Yet, few institutions and organizations seem troubled by this situation, and if anything, many are investing even more in areas that seem to contribute to the overall increase. According to predictions,the current situation will likely get out of control at some point, and we may find ourselves right in the middle of yet another recession.
The Importance of Low Interest Rates
There are many benefits for the market in a situation with low overall interest rates, as this tends to promote improvement and stability. A situation like this usually stimulates consumers to borrow more actively and to invest their funds in ventures that benefit everyone, while on the other hand, investors have better opportunities to borrow at low rates and improve their own businesses.
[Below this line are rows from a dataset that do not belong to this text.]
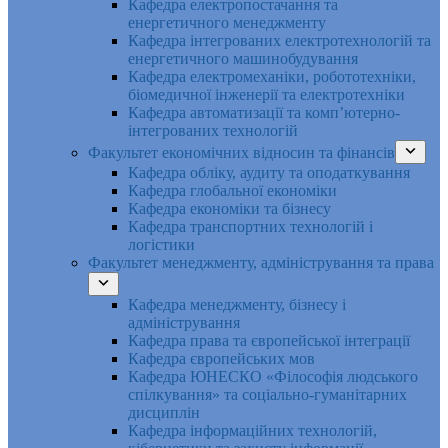
Кафедра електропостачання та
енергетичного менеджменту
Кафедра інтегрованих електротехнологій та
енергетичного машинобудування
Кафедра електромеханіки, робототехніки,
біомедичної інженерії та електротехніки
Кафедра автоматизації та комп’ютерно-
інтегрованих технологій
Факультет економічних відносин та фінансів
Кафедра обліку, аудиту та оподаткування
Кафедра глобальної економіки
Кафедра економіки та бізнесу
Кафедра транспортних технологій і
логістики
Факультет менеджменту, адміністрування та права
Кафедра менеджменту, бізнесу і
адміністрування
Кафедра права та європейської інтеграції
Кафедра європейських мов
Кафедра ЮНЕСКО «Філософія людського
спілкування» та соціально-гуманітарних
дисциплін
Кафедра інформаційних технологій,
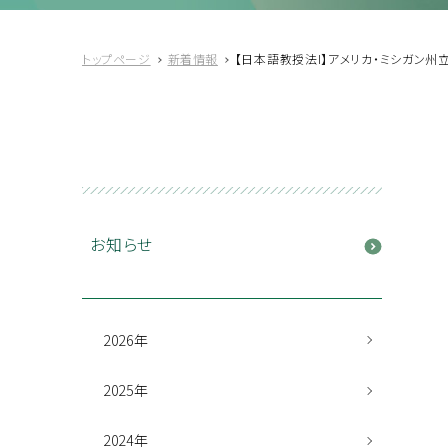
トップページ
新着情報
【日本語教授法I】アメリカ・ミシガン州立
お知らせ
2026年
2025年
2024年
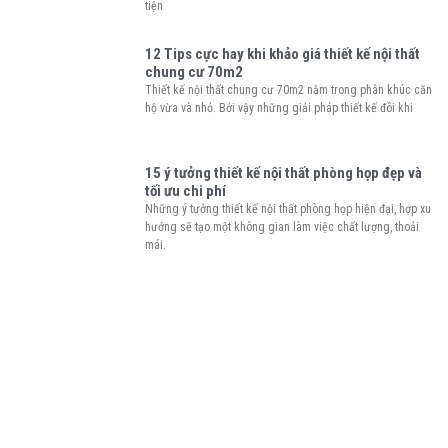
tiện
12 Tips cực hay khi khảo giá thiết kế nội thất
chung cư 70m2
Thiết kế nội thất chung cư 70m2 nằm trong phân khúc căn
hộ vừa và nhỏ. Bởi vậy những giải pháp thiết kế đôi khi
15 ý tưởng thiết kế nội thất phòng họp đẹp và
tối ưu chi phí
Những ý tưởng thiết kế nội thất phòng họp hiện đại, hợp xu
hướng sẽ tạo một không gian làm việc chất lượng, thoải
mái.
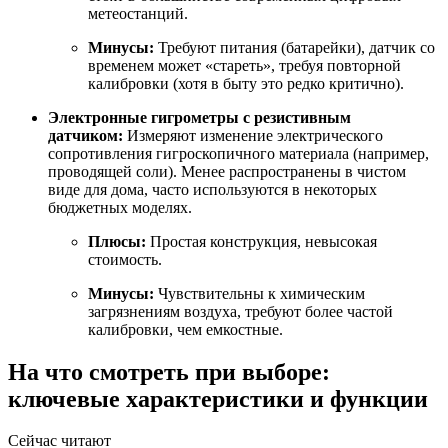
метеостанций.
Минусы:
Требуют питания (батарейки), датчик со
временем может «стареть», требуя повторной
калибровки (хотя в быту это редко критично).
Электронные гигрометры с резистивным
датчиком:
Измеряют изменение электрического
сопротивления гигроскопичного материала (например,
проводящей соли). Менее распространены в чистом
виде для дома, часто используются в некоторых
бюджетных моделях.
Плюсы:
Простая конструкция, невысокая
стоимость.
Минусы:
Чувствительны к химическим
загрязнениям воздуха, требуют более частой
калибровки, чем емкостные.
На что смотреть при выборе:
ключевые характеристики и функции
Сейчас читают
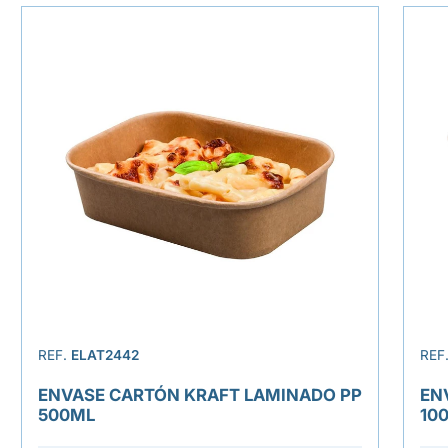
REF.
ELAT2442
REF
ENVASE CARTÓN KRAFT LAMINADO PP
EN
500ML
10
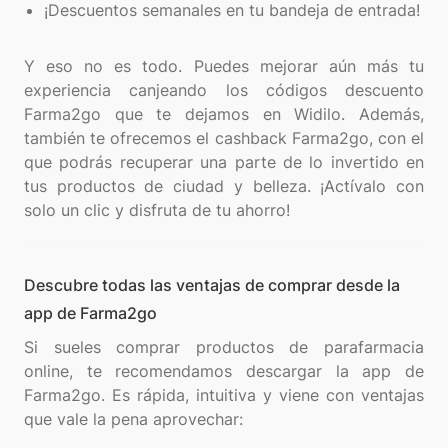
¡Descuentos semanales en tu bandeja de entrada!
Y eso no es todo. Puedes mejorar aún más tu
experiencia canjeando los códigos descuento
Farma2go que te dejamos en Widilo. Además,
también te ofrecemos el cashback Farma2go, con el
que podrás recuperar una parte de lo invertido en
tus productos de ciudad y belleza. ¡Actívalo con
Descubre todas las ventajas de comprar desde la
app de Farma2go
Si sueles comprar productos de parafarmacia
online, te recomendamos descargar la app de
Farma2go. Es rápida, intuitiva y viene con ventajas
que vale la pena aprovechar:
Research shows that stocks and real estate usually benefit particularly well, as they tend to see direct positive effects from high inflation rates. One look through a good car payment calculator is enough to show how this situation can benefit the consumer as well.
The Link Between Financial Crises and Interest Rate Hikes
History has shown time and time again that there’s a clear link between financial crisis situations and interest rate hikes, although the exact reason does not seem that obvious when studying the different incidents.
Charting the different properties of both the financial crises as well as the situation around interest rates at least makes it obvious that the former seems to be triggered by the latter. The technological industry also seems to be tightly linked to financial crises through its ups and downs, although that relationship is probably overstated in some ways.
The US housing market burst is a good example of the above, although it’s far from the only one in history. The auto industry has seen similar issues in the past, and it’s been a particularly important player in situations of major financial crisis. Let’s not also forget the tech bubble burst, which led to a huge economic downfall that took years to recover from.
In fact, that recovery was only stopped by the housing bubble burst, and it looks like the economy has overall been dictated by a series of sharp rises and falls in the face of crisis situations for a significant period of time. Whether this will continue is hard to predict, although many are foreseeing troubles in the not-too-distant future as a result of the current issues that we’re facing.
While hiking interest rates may have some short-term benefits to those who directly profit from their increase, it’s a poor long-term strategy that will likely not lead to anything good. Of course, there are many situations where those hikes are not directly dictated by a specific entity but are rather the result of an overall shift in the market, and it’s important to be able to adapt to these changes and see them before they manifest themselves. Thankfully, modern technology can assist with those predictions quite well and it should be utilized to its full potential.